More sand on our way to Ulgii


It was possible we could have ridden a fair part of this route, not in a day, but we would never have selected each junction correctly in the first place. I understand why so many have struggled with this section, given the impossible task of correctly choosing the best path at each junction.

Roadworks paralleled this route for most of the day, I think within two years it will be paved highway. Reminding me of bleached bones in the desert, twisted black tyre strips dot the landscape, a constant reminder of the harsh nature of the terrain we are crossing. We cross paths with a number of horse laden trucks heading for the Ulgii Naadam, our driver looks intently at the horses, possibly competition for his horses? They do love their horses here.

Horses being transported for a Naadam festival somewhere

At last, some green again

Somewhere between Khovd and Ulgii

The desert is always full of delicate surprises

More desert flowers


Holding a 10kg eagle

Mongolian eagle


Back on tar after 7 hours to cover the 180kms/110 miles of dirt and we want our driver to return home, it’s a long day’s round trip, so an embankment, truck tyres and the three of us unload Streak and Storm . Back on board our steeds and along side Lake Tolbo then down into Ulgii.

Time to unload Streak and Storm

Outside Ulgii – pity we don’t have time to stop here for a few days

Outside Ulgii

Outside Ulgii

Coming into Ulgii

That’s right, just pull out in front of us, you’re bigger!!

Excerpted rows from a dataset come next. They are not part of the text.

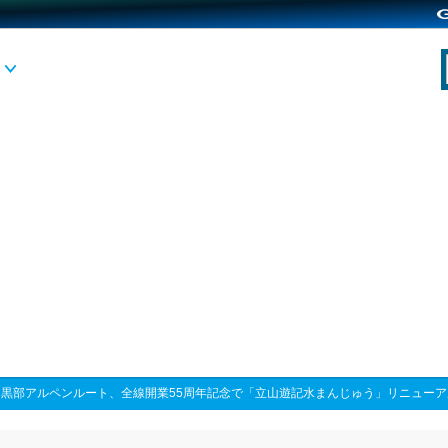
山黒部アルペンルート、全線開業55周年記念で「立山遊記水まんじゅう」リニュー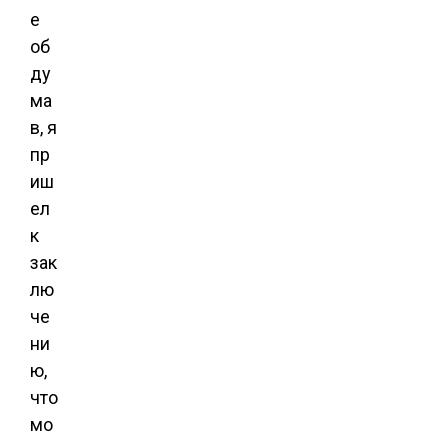
е
об
ду
ма
в, я
пр
иш
ел
к
зак
лю
че
ни
ю,
что
мо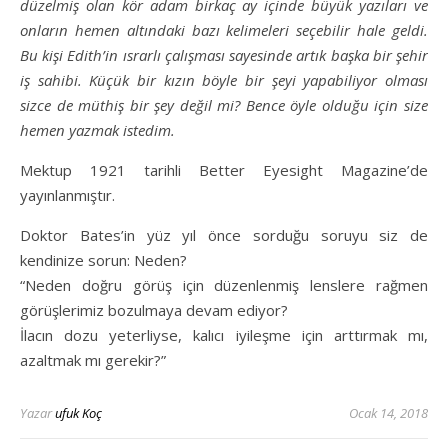
düzelmiş olan kör adam birkaç ay içinde büyük yazıları ve
onların hemen altındaki bazı kelimeleri seçebilir hale geldi.
Bu kişi Edith’in ısrarlı çalışması sayesinde artık başka bir şehir
iş sahibi. Küçük bir kızın böyle bir şeyi yapabiliyor olması
sizce de müthiş bir şey değil mi? Bence öyle olduğu için size
hemen yazmak istedim.
Mektup 1921 tarihli Better Eyesight Magazine’de
yayınlanmıştır.
Doktor Bates’in yüz yıl önce sorduğu soruyu siz de
kendinize sorun: Neden?
“Neden doğru görüş için düzenlenmiş lenslere rağmen
görüşlerimiz bozulmaya devam ediyor?
İlacın dozu yeterliyse, kalıcı iyileşme için arttırmak mı,
azaltmak mı gerekir?”
Yazar
ufuk Koç
Ocak 14, 2018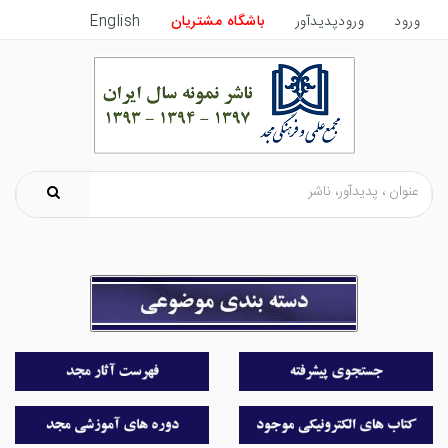
ورود
ورودپدیدآور
باشگاه مشتریان
English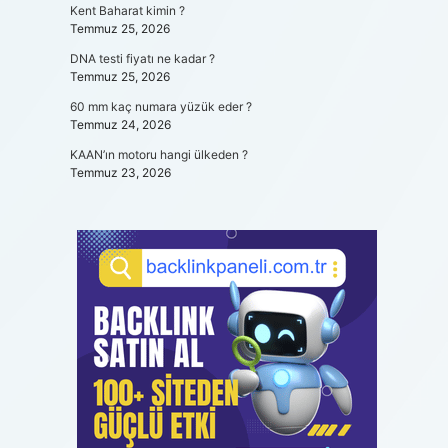
Kent Baharat kimin ?
Temmuz 25, 2026
DNA testi fiyatı ne kadar ?
Temmuz 25, 2026
60 mm kaç numara yüzük eder ?
Temmuz 24, 2026
KAAN’ın motoru hangi ülkeden ?
Temmuz 23, 2026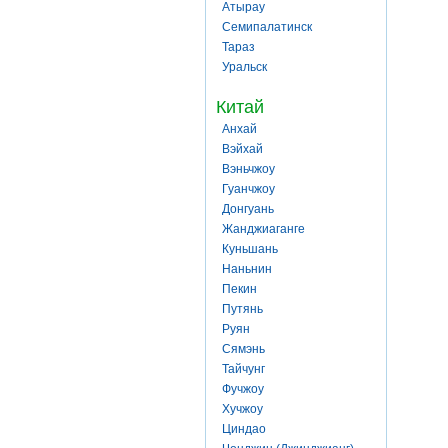
Атырау
Семипалатинск
Тараз
Уральск
Китай
Анхай
Вэйхай
Вэньчжоу
Гуанчжоу
Донгуань
Жанджиаганге
Куньшань
Наньнин
Пекин
Путянь
Руян
Сямэнь
Тайчунг
Фучжоу
Хучжоу
Циндао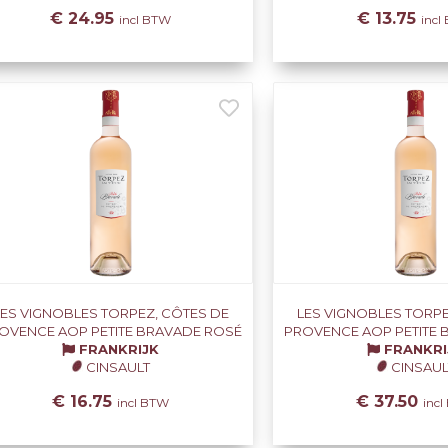
€ 24.95
€ 13.75
incl BTW
incl
LES VIGNOBLES TORPEZ, CÔTES DE
LES VIGNOBLES TORPE
OVENCE AOP PETITE BRAVADE ROSÉ
PROVENCE AOP PETITE
FRANKRIJK
FRANKRI
CINSAULT
CINSAUL
€ 16.75
€ 37.50
incl BTW
inc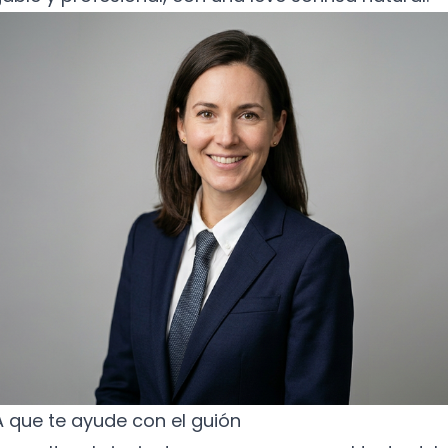
 IA que te ayude con el guión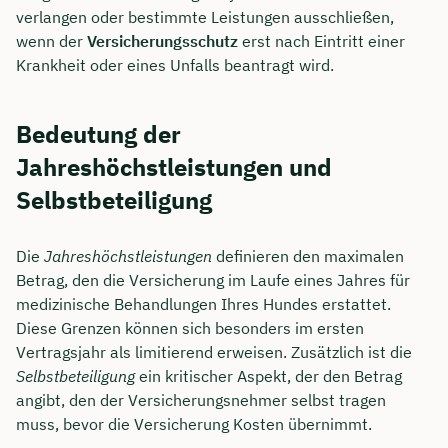
verlangen oder bestimmte Leistungen ausschließen,
wenn der
Versicherungsschutz
erst nach Eintritt einer
Krankheit oder eines Unfalls beantragt wird.
Bedeutung der
Jahreshöchstleistungen und
Selbstbeteiligung
Die
Jahreshöchstleistungen
definieren den maximalen
Betrag, den die Versicherung im Laufe eines Jahres für
medizinische Behandlungen Ihres Hundes erstattet.
Diese Grenzen können sich besonders im ersten
Vertragsjahr als limitierend erweisen. Zusätzlich ist die
Selbstbeteiligung
ein kritischer Aspekt, der den Betrag
angibt, den der Versicherungsnehmer selbst tragen
muss, bevor die Versicherung Kosten übernimmt.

A fortuitous meeting in the centre of town leads us to stay in a gur overnight, something Anne has been looking forward to since we entered Mongolia. We are also able to confirm that the border does close tomorrow, the 10th of July for six days, the manager knows an official at the border she called and checked for us. In Ulgii, Tsoogii who was helping us had looked online and called the immigration info number to confirm the closure dates. Both options said call the border post, which did not answer. In this modern information age we still needed the mobile/cell number of someone working there to confirm the dates!

Our night in a ger

Our ger, with the door open


A couple of hours’ ride on the morning of the 10th brought us to the Mongolian immigration and customs post, (see Visas and Borders for details). Four and a half hours later we are back in Russia, ahead of the six day border closure.

On our way to the Mongolian border at Tsagaannuur

Our last hour in Mongolia

Watch the goats!

Watch the yaks!

Bye bye Mongolia – so raw, so beautiful


Russian border an hour later


So how does Serendipity fit into all this? If we had not made the decisions we did regarding the truck travel based on others’ assessment of road conditions, we would now be stuck in Mongolia, our plans setback by a minimum of three weeks, assuming all went well in getting a new Russian visa in Ulaan Baatar. We would have to shorten our route to London, probably just back through Russia to Europe, so Serendipity it is.